* INSTRUCTIONS FOR THE TASK: Omit the pictures and copy the entries exactly.

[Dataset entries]

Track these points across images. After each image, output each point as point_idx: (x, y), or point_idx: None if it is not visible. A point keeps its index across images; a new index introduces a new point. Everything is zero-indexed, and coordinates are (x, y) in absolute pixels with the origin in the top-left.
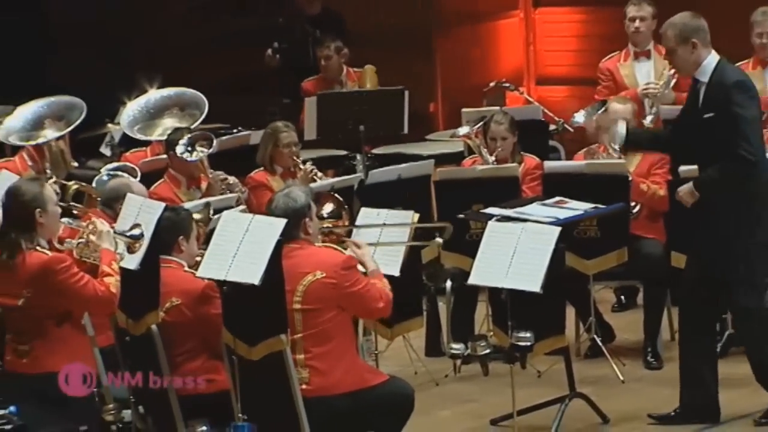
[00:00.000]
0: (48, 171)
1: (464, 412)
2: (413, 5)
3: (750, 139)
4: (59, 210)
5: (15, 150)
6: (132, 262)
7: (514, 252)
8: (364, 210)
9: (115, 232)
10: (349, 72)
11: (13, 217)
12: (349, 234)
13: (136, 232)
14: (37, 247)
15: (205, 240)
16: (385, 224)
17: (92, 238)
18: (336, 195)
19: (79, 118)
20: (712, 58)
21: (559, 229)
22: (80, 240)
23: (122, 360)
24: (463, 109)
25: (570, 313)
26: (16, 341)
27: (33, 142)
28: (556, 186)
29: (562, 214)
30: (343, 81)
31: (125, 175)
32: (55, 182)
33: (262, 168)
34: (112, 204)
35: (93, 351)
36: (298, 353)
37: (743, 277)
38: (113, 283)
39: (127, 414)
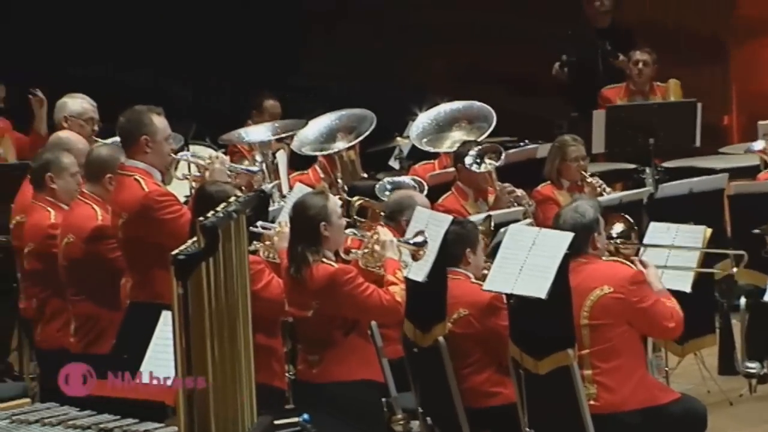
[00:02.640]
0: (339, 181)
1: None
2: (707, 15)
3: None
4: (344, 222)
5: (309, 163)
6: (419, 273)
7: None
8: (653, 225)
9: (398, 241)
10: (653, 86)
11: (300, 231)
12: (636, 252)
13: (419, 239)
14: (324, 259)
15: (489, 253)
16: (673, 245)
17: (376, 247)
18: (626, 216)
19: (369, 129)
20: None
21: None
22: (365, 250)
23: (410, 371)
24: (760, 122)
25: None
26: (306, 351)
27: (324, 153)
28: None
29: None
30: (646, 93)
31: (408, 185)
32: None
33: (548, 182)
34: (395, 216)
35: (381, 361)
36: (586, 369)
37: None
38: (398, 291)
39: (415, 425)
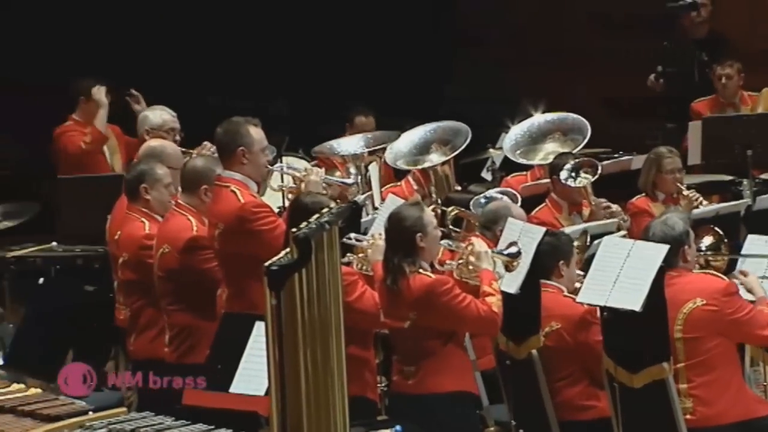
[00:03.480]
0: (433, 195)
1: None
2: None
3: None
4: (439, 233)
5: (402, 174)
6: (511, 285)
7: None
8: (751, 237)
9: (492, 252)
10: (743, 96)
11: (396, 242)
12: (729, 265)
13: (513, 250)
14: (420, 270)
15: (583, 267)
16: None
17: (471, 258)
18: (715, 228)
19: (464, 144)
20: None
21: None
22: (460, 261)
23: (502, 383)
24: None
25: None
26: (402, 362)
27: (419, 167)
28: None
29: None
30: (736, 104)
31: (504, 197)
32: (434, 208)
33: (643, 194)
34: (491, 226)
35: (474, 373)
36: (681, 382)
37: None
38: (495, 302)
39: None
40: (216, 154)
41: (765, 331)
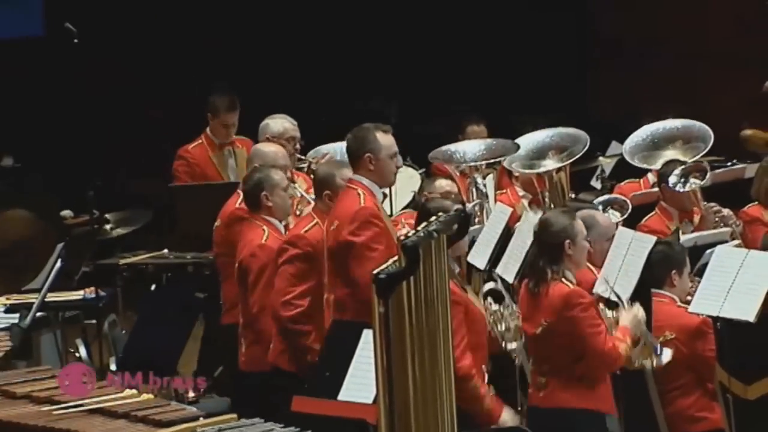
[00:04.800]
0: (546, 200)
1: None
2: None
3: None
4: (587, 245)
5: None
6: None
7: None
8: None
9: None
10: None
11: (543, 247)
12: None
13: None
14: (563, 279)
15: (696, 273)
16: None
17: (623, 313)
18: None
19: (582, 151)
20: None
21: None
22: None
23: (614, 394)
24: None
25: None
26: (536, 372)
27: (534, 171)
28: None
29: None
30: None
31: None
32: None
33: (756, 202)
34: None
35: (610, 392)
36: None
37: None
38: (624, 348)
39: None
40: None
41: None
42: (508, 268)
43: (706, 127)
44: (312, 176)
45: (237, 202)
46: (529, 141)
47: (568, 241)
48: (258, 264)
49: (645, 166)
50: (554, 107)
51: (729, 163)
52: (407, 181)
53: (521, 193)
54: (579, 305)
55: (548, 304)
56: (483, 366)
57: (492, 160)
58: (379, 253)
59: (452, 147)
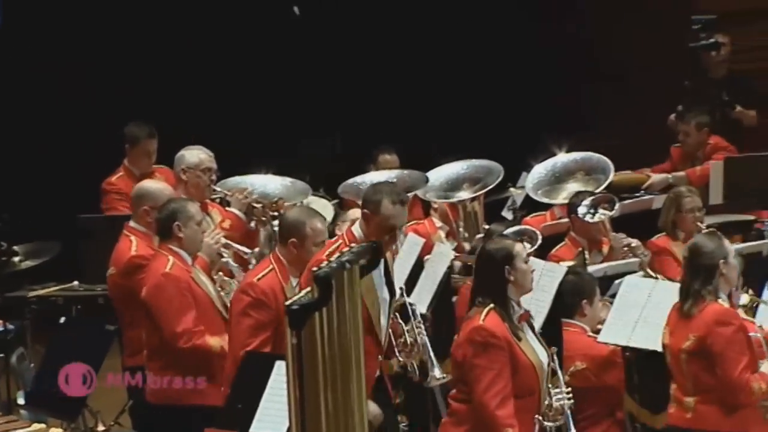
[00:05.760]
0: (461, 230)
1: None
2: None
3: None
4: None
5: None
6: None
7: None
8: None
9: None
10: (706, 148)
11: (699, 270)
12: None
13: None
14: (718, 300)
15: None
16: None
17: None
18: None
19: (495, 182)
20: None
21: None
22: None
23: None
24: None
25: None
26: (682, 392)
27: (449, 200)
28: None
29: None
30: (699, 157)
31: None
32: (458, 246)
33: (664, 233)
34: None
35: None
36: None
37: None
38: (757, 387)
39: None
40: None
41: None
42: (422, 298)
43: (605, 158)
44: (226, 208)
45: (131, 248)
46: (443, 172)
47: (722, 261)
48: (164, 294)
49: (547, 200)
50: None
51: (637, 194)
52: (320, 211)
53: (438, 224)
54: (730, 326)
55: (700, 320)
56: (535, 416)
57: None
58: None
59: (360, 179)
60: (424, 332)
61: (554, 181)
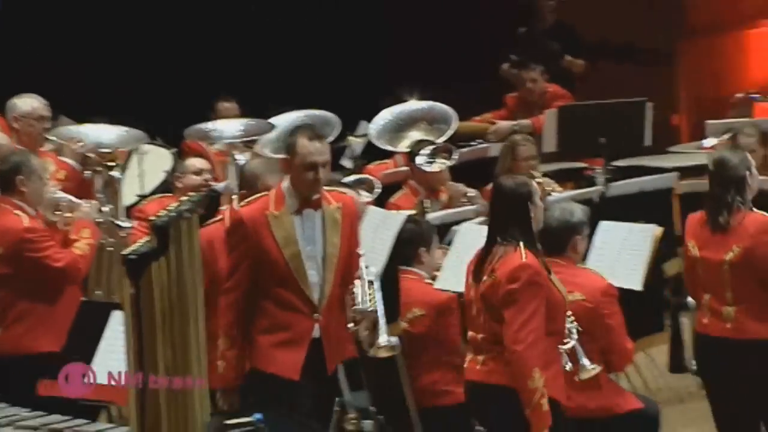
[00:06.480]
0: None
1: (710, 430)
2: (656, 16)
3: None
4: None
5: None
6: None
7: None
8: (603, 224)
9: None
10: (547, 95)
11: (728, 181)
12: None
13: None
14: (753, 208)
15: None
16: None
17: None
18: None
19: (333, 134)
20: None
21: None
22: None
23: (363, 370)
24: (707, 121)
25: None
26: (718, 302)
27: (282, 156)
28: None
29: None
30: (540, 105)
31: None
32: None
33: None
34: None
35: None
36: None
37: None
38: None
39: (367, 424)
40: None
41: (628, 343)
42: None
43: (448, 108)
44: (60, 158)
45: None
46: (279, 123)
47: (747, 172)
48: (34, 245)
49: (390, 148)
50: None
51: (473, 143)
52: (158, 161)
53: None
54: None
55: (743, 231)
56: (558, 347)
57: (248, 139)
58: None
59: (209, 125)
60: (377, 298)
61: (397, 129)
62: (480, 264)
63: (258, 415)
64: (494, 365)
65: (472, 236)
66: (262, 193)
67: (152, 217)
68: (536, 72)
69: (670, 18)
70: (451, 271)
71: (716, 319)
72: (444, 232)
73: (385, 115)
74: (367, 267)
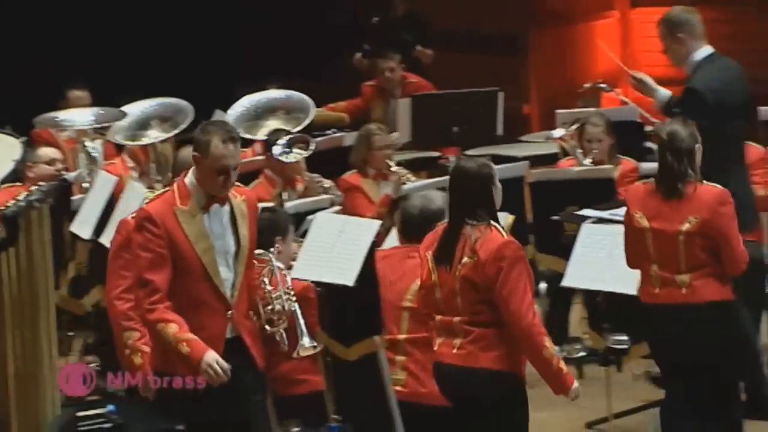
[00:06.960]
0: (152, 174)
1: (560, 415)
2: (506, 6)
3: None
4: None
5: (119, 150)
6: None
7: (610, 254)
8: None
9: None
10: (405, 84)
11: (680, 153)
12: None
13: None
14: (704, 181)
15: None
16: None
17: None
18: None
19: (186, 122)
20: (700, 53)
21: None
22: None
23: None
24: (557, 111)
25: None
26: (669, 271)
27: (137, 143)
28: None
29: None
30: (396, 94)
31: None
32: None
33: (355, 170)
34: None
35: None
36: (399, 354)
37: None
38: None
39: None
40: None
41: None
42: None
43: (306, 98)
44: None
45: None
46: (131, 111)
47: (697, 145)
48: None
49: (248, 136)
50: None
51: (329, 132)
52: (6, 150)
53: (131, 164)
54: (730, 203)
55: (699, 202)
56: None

* ANSWER TO THIS PROBLEM:
Track these points across images. After each image, output each point as point_idx: (x, y), or point_idx: None if it is not visible. A point keeps its index across images; a new index introduces a new point. Everything is zero-indexed, and coordinates are (x, y) in absolute pixels with the origin in the top-left.
[00:00.000]
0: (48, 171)
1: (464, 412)
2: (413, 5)
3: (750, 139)
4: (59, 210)
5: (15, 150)
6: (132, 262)
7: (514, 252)
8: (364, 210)
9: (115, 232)
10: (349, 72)
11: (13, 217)
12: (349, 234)
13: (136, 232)
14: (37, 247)
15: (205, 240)
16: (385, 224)
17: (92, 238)
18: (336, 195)
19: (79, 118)
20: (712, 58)
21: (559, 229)
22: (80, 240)
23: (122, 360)
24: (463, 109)
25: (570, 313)
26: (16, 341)
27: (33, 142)
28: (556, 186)
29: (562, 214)
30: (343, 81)
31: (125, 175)
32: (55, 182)
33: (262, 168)
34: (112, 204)
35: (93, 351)
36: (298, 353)
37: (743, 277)
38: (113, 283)
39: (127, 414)
[00:02.640]
0: (339, 181)
1: None
2: (707, 15)
3: None
4: (344, 222)
5: (309, 163)
6: (419, 273)
7: None
8: (653, 225)
9: (398, 241)
10: (653, 86)
11: (300, 231)
12: (636, 252)
13: (419, 239)
14: (324, 259)
15: (489, 253)
16: (673, 245)
17: (376, 247)
18: (626, 216)
19: (369, 129)
20: None
21: None
22: (365, 250)
23: (410, 371)
24: (760, 122)
25: None
26: (306, 351)
27: (324, 153)
28: None
29: None
30: (646, 93)
31: (408, 185)
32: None
33: (548, 182)
34: (395, 216)
35: (381, 361)
36: (586, 369)
37: None
38: (398, 291)
39: (415, 425)
[00:03.480]
0: (433, 195)
1: None
2: None
3: None
4: (439, 233)
5: (402, 174)
6: (511, 285)
7: None
8: (751, 237)
9: (492, 252)
10: (743, 96)
11: (396, 242)
12: (729, 265)
13: (513, 250)
14: (420, 270)
15: (583, 267)
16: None
17: (471, 258)
18: (715, 228)
19: (464, 144)
20: None
21: None
22: (460, 261)
23: (502, 383)
24: None
25: None
26: (402, 362)
27: (419, 167)
28: None
29: None
30: (736, 104)
31: (504, 197)
32: (434, 208)
33: (643, 194)
34: (491, 226)
35: (474, 373)
36: (681, 382)
37: None
38: (495, 302)
39: None
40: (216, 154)
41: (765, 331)
[00:04.800]
0: (546, 200)
1: None
2: None
3: None
4: (587, 245)
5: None
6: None
7: None
8: None
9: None
10: None
11: (543, 247)
12: None
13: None
14: (563, 279)
15: (696, 273)
16: None
17: (623, 313)
18: None
19: (582, 151)
20: None
21: None
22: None
23: (614, 394)
24: None
25: None
26: (536, 372)
27: (534, 171)
28: None
29: None
30: None
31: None
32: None
33: (756, 202)
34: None
35: (610, 392)
36: None
37: None
38: (624, 348)
39: None
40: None
41: None
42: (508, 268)
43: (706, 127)
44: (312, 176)
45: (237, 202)
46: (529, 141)
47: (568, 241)
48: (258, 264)
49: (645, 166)
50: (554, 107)
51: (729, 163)
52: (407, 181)
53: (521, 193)
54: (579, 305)
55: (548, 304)
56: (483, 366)
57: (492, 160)
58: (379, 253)
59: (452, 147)
[00:05.760]
0: (461, 230)
1: None
2: None
3: None
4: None
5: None
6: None
7: None
8: None
9: None
10: (706, 148)
11: (699, 270)
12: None
13: None
14: (718, 300)
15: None
16: None
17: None
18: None
19: (495, 182)
20: None
21: None
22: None
23: None
24: None
25: None
26: (682, 392)
27: (449, 200)
28: None
29: None
30: (699, 157)
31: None
32: (458, 246)
33: (664, 233)
34: None
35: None
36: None
37: None
38: (757, 387)
39: None
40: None
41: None
42: (422, 298)
43: (605, 158)
44: (226, 208)
45: (131, 248)
46: (443, 172)
47: (722, 261)
48: (164, 294)
49: (547, 200)
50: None
51: (637, 194)
52: (320, 211)
53: (438, 224)
54: (730, 326)
55: (700, 320)
56: (535, 416)
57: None
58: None
59: (360, 179)
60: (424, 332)
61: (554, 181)
[00:06.480]
0: None
1: (710, 430)
2: (656, 16)
3: None
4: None
5: None
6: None
7: None
8: (603, 224)
9: None
10: (547, 95)
11: (728, 181)
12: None
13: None
14: (753, 208)
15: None
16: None
17: None
18: None
19: (333, 134)
20: None
21: None
22: None
23: (363, 370)
24: (707, 121)
25: None
26: (718, 302)
27: (282, 156)
28: None
29: None
30: (540, 105)
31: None
32: None
33: None
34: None
35: None
36: None
37: None
38: None
39: (367, 424)
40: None
41: (628, 343)
42: None
43: (448, 108)
44: (60, 158)
45: None
46: (279, 123)
47: (747, 172)
48: (34, 245)
49: (390, 148)
50: None
51: (473, 143)
52: (158, 161)
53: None
54: None
55: (743, 231)
56: (558, 347)
57: (248, 139)
58: None
59: (209, 125)
60: (377, 298)
61: (397, 129)
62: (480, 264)
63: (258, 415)
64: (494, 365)
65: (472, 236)
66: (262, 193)
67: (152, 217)
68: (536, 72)
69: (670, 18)
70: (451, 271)
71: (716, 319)
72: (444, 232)
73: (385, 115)
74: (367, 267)
[00:06.960]
0: (152, 174)
1: (560, 415)
2: (506, 6)
3: None
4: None
5: (119, 150)
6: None
7: (610, 254)
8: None
9: None
10: (405, 84)
11: (680, 153)
12: None
13: None
14: (704, 181)
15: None
16: None
17: None
18: None
19: (186, 122)
20: (700, 53)
21: None
22: None
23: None
24: (557, 111)
25: None
26: (669, 271)
27: (137, 143)
28: None
29: None
30: (396, 94)
31: None
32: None
33: (355, 170)
34: None
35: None
36: (399, 354)
37: None
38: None
39: None
40: None
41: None
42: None
43: (306, 98)
44: None
45: None
46: (131, 111)
47: (697, 145)
48: None
49: (248, 136)
50: None
51: (329, 132)
52: (6, 150)
53: (131, 164)
54: (730, 203)
55: (699, 202)
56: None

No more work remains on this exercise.